$375,000 Recovery After Electrician Fell From Defective A-Frame Ladder
A 30-year-old electrician fell from an A-frame ladder with a cracked side rail held together with electrical tape. The Orlow Firm pursued the property owner and general contractor under New York's scaffold law on what looked like a textbook violation. The trial court denied our motion for summary judgment on liability anyway, and the defense pressed a substantive causation argument. The electrician had a complex prior history with the same ankle, and his treating doctors had identified an eventual fusion as a likely future course before the fall. The Orlow Firm kept the procedural pressure on through a notice of appeal, moved the case to mediation, and secured $375,000 for our client.

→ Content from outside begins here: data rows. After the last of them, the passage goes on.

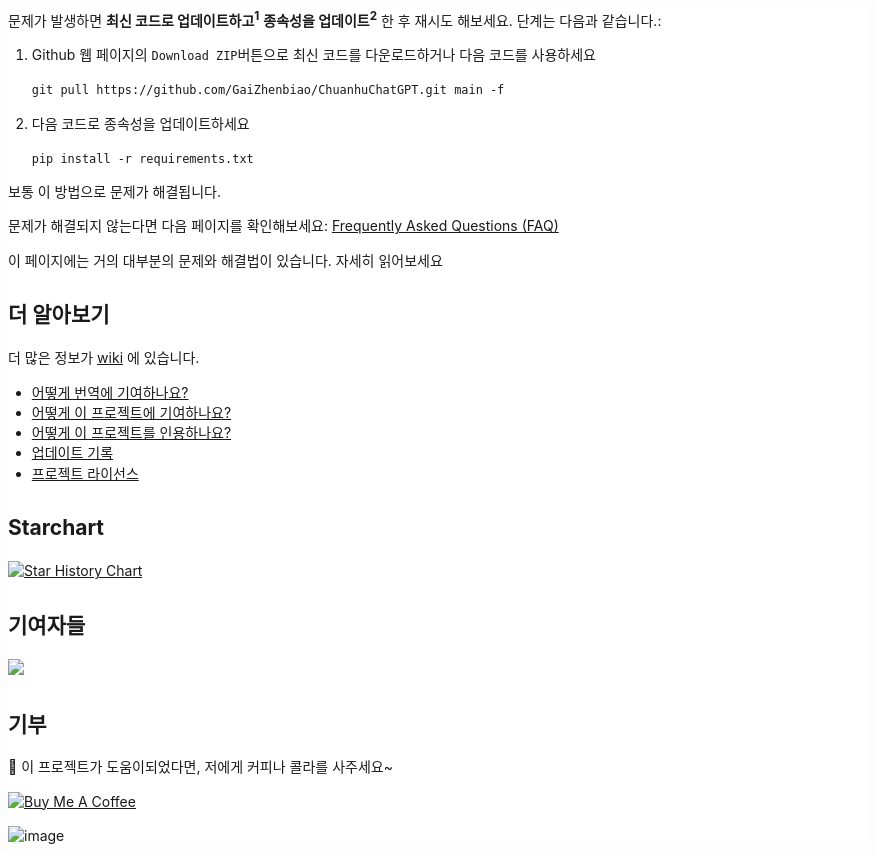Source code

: 문제가 발생하면 **최신 코드로 업데이트하고<sup>1</sup>** **종속성을 업데이트<sup>2</sup>** 한 후 재시도 해보세요. 단계는 다음과 같습니다.:

1. Github 웹 페이지의 `Download ZIP`버튼으로 최신 코드를 다운로드하거나 다음 코드를 사용하세요
   ```shell
   git pull https://github.com/GaiZhenbiao/ChuanhuChatGPT.git main -f
   ```
2. 다음 코드로 종속성을 업데이트하세요
   ```
   pip install -r requirements.txt
   ```

보통 이 방법으로 문제가 해결됩니다.

문제가 해결되지 않는다면 다음 페이지를 확인해보세요: [Frequently Asked Questions (FAQ)](https://github.com/GaiZhenbiao/ChuanhuChatGPT/wiki/常见问题)

이 페이지에는 거의 대부분의 문제와 해결법이 있습니다. 자세히 읽어보세요

## 더 알아보기

더 많은 정보가 [wiki](https://github.com/GaiZhenbiao/ChuanhuChatGPT/wiki) 에 있습니다.

- [어떻게 번역에 기여하나요?](https://github.com/GaiZhenbiao/ChuanhuChatGPT/wiki/Localization)
- [어떻게 이 프로젝트에 기여하나요?](https://github.com/GaiZhenbiao/ChuanhuChatGPT/wiki/贡献指南)
- [어떻게 이 프로젝트를 인용하나요?](https://github.com/GaiZhenbiao/ChuanhuChatGPT/wiki/使用许可#如何引用该项目)
- [업데이트 기록](https://github.com/GaiZhenbiao/ChuanhuChatGPT/wiki/更新日志)
- [프로젝트 라이선스](https://github.com/GaiZhenbiao/ChuanhuChatGPT/wiki/使用许可)

## Starchart

[![Star History Chart](https://api.star-history.com/svg?repos=GaiZhenbiao/ChuanhuChatGPT&type=Date)](https://star-history.com/#GaiZhenbiao/ChuanhuChatGPT&Date)

## 기여자들

<a href="https://github.com/GaiZhenbiao/ChuanhuChatGPT/graphs/contributors">
  <img src="https://contrib.rocks/image?repo=GaiZhenbiao/ChuanhuChatGPT" />
</a>

## 기부

🐯 이 프로젝트가 도움이되었다면, 저에게 커피나 콜라를 사주세요~

<a href="https://www.buymeacoffee.com/ChuanhuChat" ><img src="https://img.buymeacoffee.com/button-api/?text=Buy me a coffee&emoji=&slug=ChuanhuChat&button_colour=219d53&font_colour=ffffff&font_family=Poppins&outline_colour=ffffff&coffee_colour=FFDD00" alt="Buy Me A Coffee" width="250"></a>

<img width="250" alt="image" src="https://user-images.githubusercontent.com/51039745/226920291-e8ec0b0a-400f-4c20-ac13-dafac0c3aeeb.JPG">

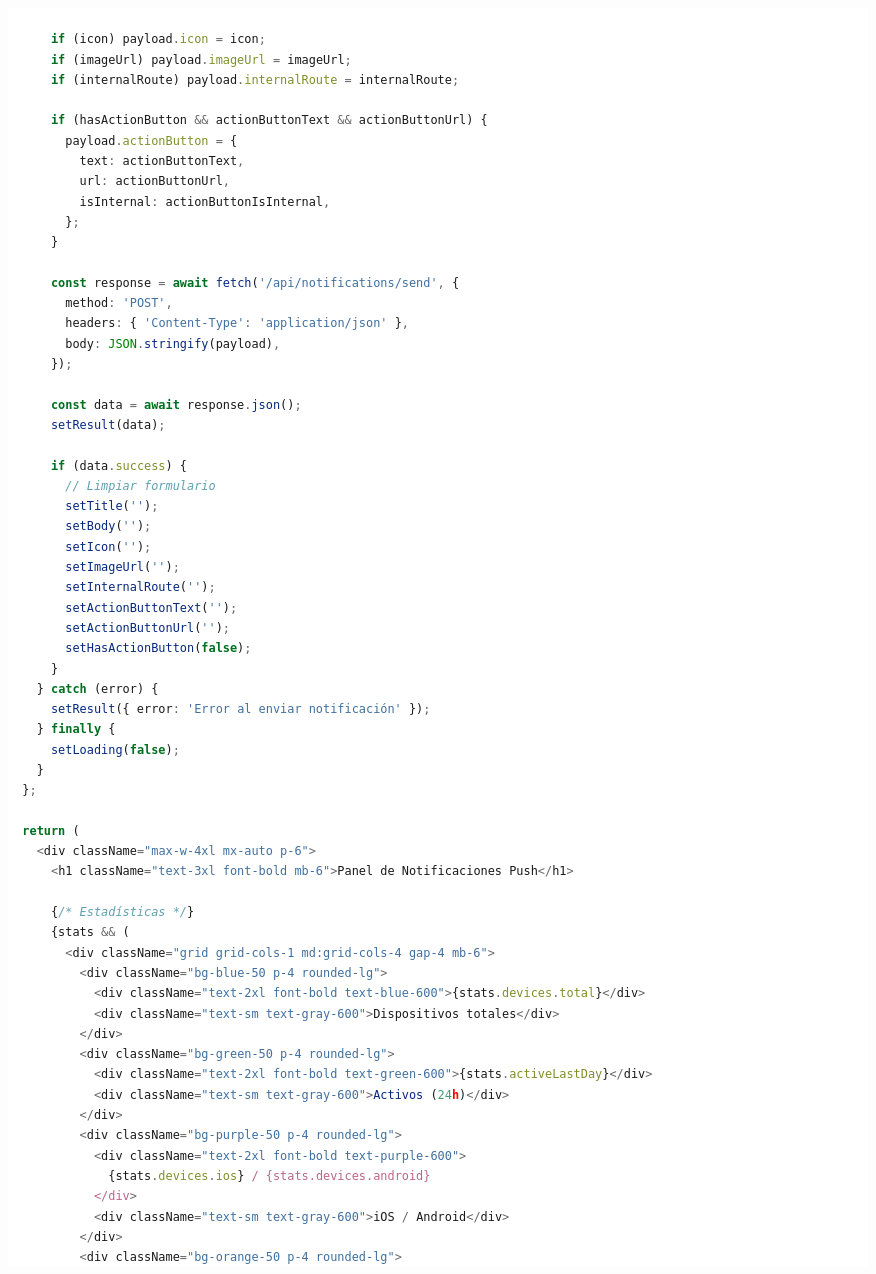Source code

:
 ```typescript

      if (icon) payload.icon = icon;
      if (imageUrl) payload.imageUrl = imageUrl;
      if (internalRoute) payload.internalRoute = internalRoute;

      if (hasActionButton && actionButtonText && actionButtonUrl) {
        payload.actionButton = {
          text: actionButtonText,
          url: actionButtonUrl,
          isInternal: actionButtonIsInternal,
        };
      }

      const response = await fetch('/api/notifications/send', {
        method: 'POST',
        headers: { 'Content-Type': 'application/json' },
        body: JSON.stringify(payload),
      });

      const data = await response.json();
      setResult(data);

      if (data.success) {
        // Limpiar formulario
        setTitle('');
        setBody('');
        setIcon('');
        setImageUrl('');
        setInternalRoute('');
        setActionButtonText('');
        setActionButtonUrl('');
        setHasActionButton(false);
      }
    } catch (error) {
      setResult({ error: 'Error al enviar notificación' });
    } finally {
      setLoading(false);
    }
  };

  return (
    <div className="max-w-4xl mx-auto p-6">
      <h1 className="text-3xl font-bold mb-6">Panel de Notificaciones Push</h1>

      {/* Estadísticas */}
      {stats && (
        <div className="grid grid-cols-1 md:grid-cols-4 gap-4 mb-6">
          <div className="bg-blue-50 p-4 rounded-lg">
            <div className="text-2xl font-bold text-blue-600">{stats.devices.total}</div>
            <div className="text-sm text-gray-600">Dispositivos totales</div>
          </div>
          <div className="bg-green-50 p-4 rounded-lg">
            <div className="text-2xl font-bold text-green-600">{stats.activeLastDay}</div>
            <div className="text-sm text-gray-600">Activos (24h)</div>
          </div>
          <div className="bg-purple-50 p-4 rounded-lg">
            <div className="text-2xl font-bold text-purple-600">
              {stats.devices.ios} / {stats.devices.android}
            </div>
            <div className="text-sm text-gray-600">iOS / Android</div>
          </div>
          <div className="bg-orange-50 p-4 rounded-lg">
```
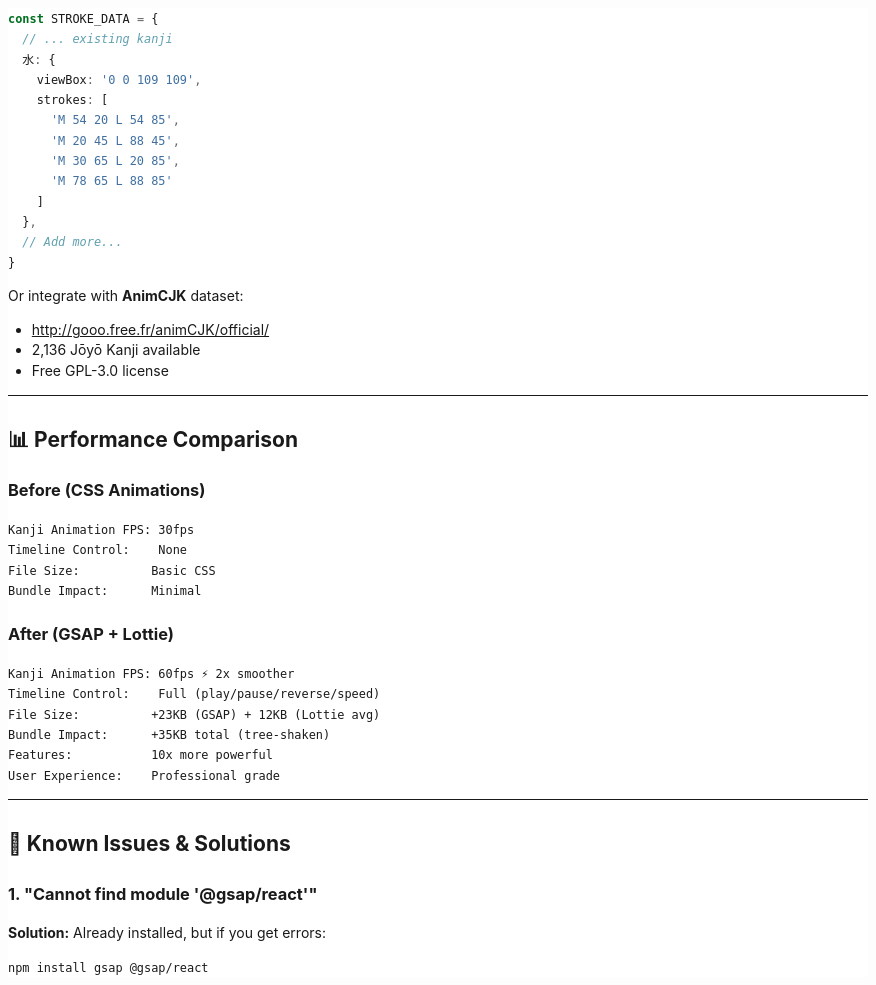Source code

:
 ```typescript
const STROKE_DATA = {
  // ... existing kanji
  水: {
    viewBox: '0 0 109 109',
    strokes: [
      'M 54 20 L 54 85',
      'M 20 45 L 88 45',
      'M 30 65 L 20 85',
      'M 78 65 L 88 85'
    ]
  },
  // Add more...
}
```

Or integrate with **AnimCJK** dataset:
- http://gooo.free.fr/animCJK/official/
- 2,136 Jōyō Kanji available
- Free GPL-3.0 license

---

## 📊 Performance Comparison

### Before (CSS Animations)
```
Kanji Animation FPS: 30fps
Timeline Control:    None
File Size:          Basic CSS
Bundle Impact:      Minimal
```

### After (GSAP + Lottie)
```
Kanji Animation FPS: 60fps ⚡ 2x smoother
Timeline Control:    Full (play/pause/reverse/speed)
File Size:          +23KB (GSAP) + 12KB (Lottie avg)
Bundle Impact:      +35KB total (tree-shaken)
Features:           10x more powerful
User Experience:    Professional grade
```

---

## 🐛 Known Issues & Solutions

### 1. "Cannot find module '@gsap/react'"
**Solution:** Already installed, but if you get errors:
```bash
npm install gsap @gsap/react
```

Prior results do not guarantee a similar outcome.
What Happened
Our client was a 30-year-old electrician employed full-time by an electrical contracting company. On February 27, 2017, he was pulling cable through the ceiling at a construction site, standing on the fifth step of an eight-foot A-frame ladder his employer had provided. As he pulled the cable, it became stuck. When he applied force to free it, the ladder shifted beneath him and collapsed. He fell and landed on his right foot. After the fall, our client looked at the ladder and discovered why it had failed. One of the side rails had a crack running its length, a structural defect that someone had previously noticed and tried to repair with nothing more than electrical tape. He recorded video of the broken ladder immediately after the incident, clearly showing the split rail and the tape.
How We Won
Despite what looked like a textbook scaffold-law violation, the trial court denied our motion for summary judgment on liability. The defense had two arguments. The first was procedural. They pressed enough of a question of fact to keep the case from being decided as a matter of law. The second was substantive. Our client's right ankle had carried significant pre-existing pathology, and his treating doctors had identified a fusion as a likely future course before the fall. The defense argued the surgery was on his medical horizon regardless of the fall.
Adam Moses Orlow, our Senior Trial Partner, kept the procedural pressure on through a notice of appeal while moving the case toward mediation. The video our client recorded immediately after the fall, clearly showing the split rail held together with electrical tape, was the centerpiece of the liability case. The defense's causation theory required them to convince a jury that an active construction worker's pre-existing ankle would have failed at exactly the same time as a fall from a defective ladder. That theory was not impossible to win on, but it was a long road for the defense, and the case settled at mediation rather than going there.
The Injuries
Our client had a complex prior history with his right ankle. In 2008 he had undergone an open reduction surgery with hardware placement; in 2016 he had a second procedure to remove the hardware. After that surgery, his treating doctors had told him a fusion might be needed at some future point if the ankle became symptomatic again. On June 27, 2017, four months after the fall, he underwent the ankle fusion.
The Result
The Orlow Firm secured $375,000 at mediation.
Prior results do not guarantee a similar outcome.